I’ve mentioned this before (sorry) but the problem with social media is the fact it does give people a platform to air their views. Whereas in “the good old days” (i.e. before tinternettage), if your buddy sat down at the bar and told you he was convinced the earth was flat, you’d all tell him he’s a complete idiot and cut him off until he agreed with you all and peace and harmony was restored. Then you’d just carry on with your lives. Effectively, his social network corrected his ridiculousness before he could do any, or come to any harm. Now, these people can head online and find new “friends” and create their own social network full of strangers who will validate and encourage their behaviours and opinions. That’s not so bad when it’s something harmless like a crochet group, but there are a lot of very sinister people out there lurking on the dark web, waiting for new “friends” to recruit into their strange and often cult-like ways. So for that reason, I’d tell parents to look out for their kids online. Make sure you know who they’re talking to. Sadly we can’t insist adults get other adult supervision online although I’m sure you’ll agree, a lot of them could do with it.

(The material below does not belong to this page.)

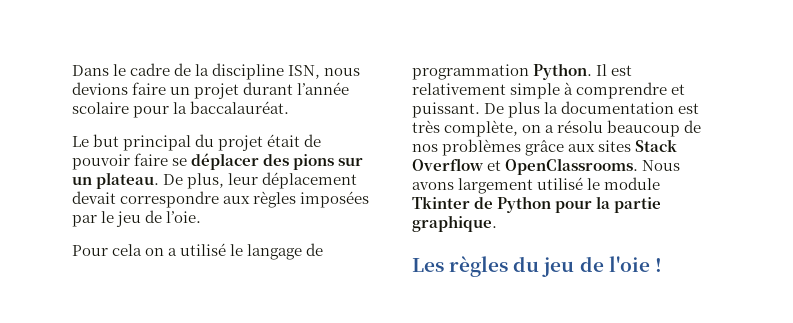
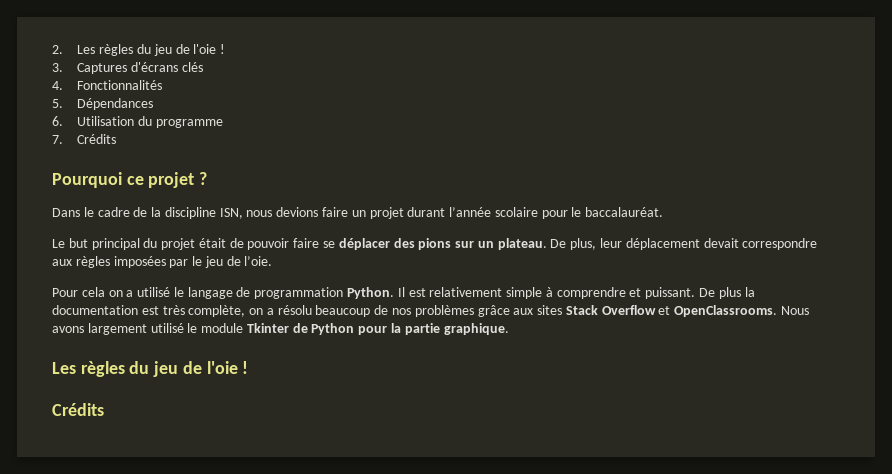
(72, 70) none -> [52,44,226,56] [52,62,203,74] [52,80,163,90] [52,98,154,110] [52,116,223,128] [52,134,117,144] [52,172,208,188] 2. Les règles du jeu de l'oie ! // 3. Captures d'écrans clés // 4. Fonctionnalités // 5. Dépendances // 6. Utilisation du programme // 7. Crédits // Pourquoi ce projet ? //
[173,102,188,114] la -> [571,207,582,217] le
(662, 265) none -> [52,403,104,416] // Crédits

Often, the ones with the extreme views are the ones who shout loudest about it. So that’s why we hear more about them than the rest of people who generally just scoff at something fake, and carry on with their lives being normal and reasonable. So the shouty folk are reposting and barking that we all need to take heed of their views, so our news feeds and channels get clogged up with fake, nonsense, aggression and general pessimistic diatribe because the rest of us aren’t going to post “what a nice normal day it is out there today”. So for a moment, it could look like social media is depressing us all and a source of super negativity. But it’s not really is it? It’s Bob who you met in Antibes for 5 minutes several years ago who posted that far right rubbish about immigrants taking all our jobs and reposting something from Nigel Farage (you can unfriend these people you know).
I think it’s important we remember that social media is not a fair or realistic representation of the actual world. It’s a one-sided, false narrative of a world that doesn’t exist. Kim’s backside did not break the internet. People mostly only post glamorous, filtered, #livingthedream pics, and that’s especially in yachting. Nobody wants to give likes to someone scrubbing a toilet or picking up a used condom from a mohair rug, so the creators aren’t going to offer that up. People want to be entertained (Cue Russell Crowe bellowing “ARE YOU NOT ENTERTAINED?”). So that’s why the more shocking, or more provocative posters are going to get more likes, more interaction and more comments. And more shares.
So what’s the solution? Well, if you find social media negs you out, limit your time. Unfollow or unfriend people who upset you. Remember, it’s not real. Social media isn’t to blame for our problems, it’s just given people a voice who probably shouldn’t really have one. So the power is in your hands…. Use it wisely.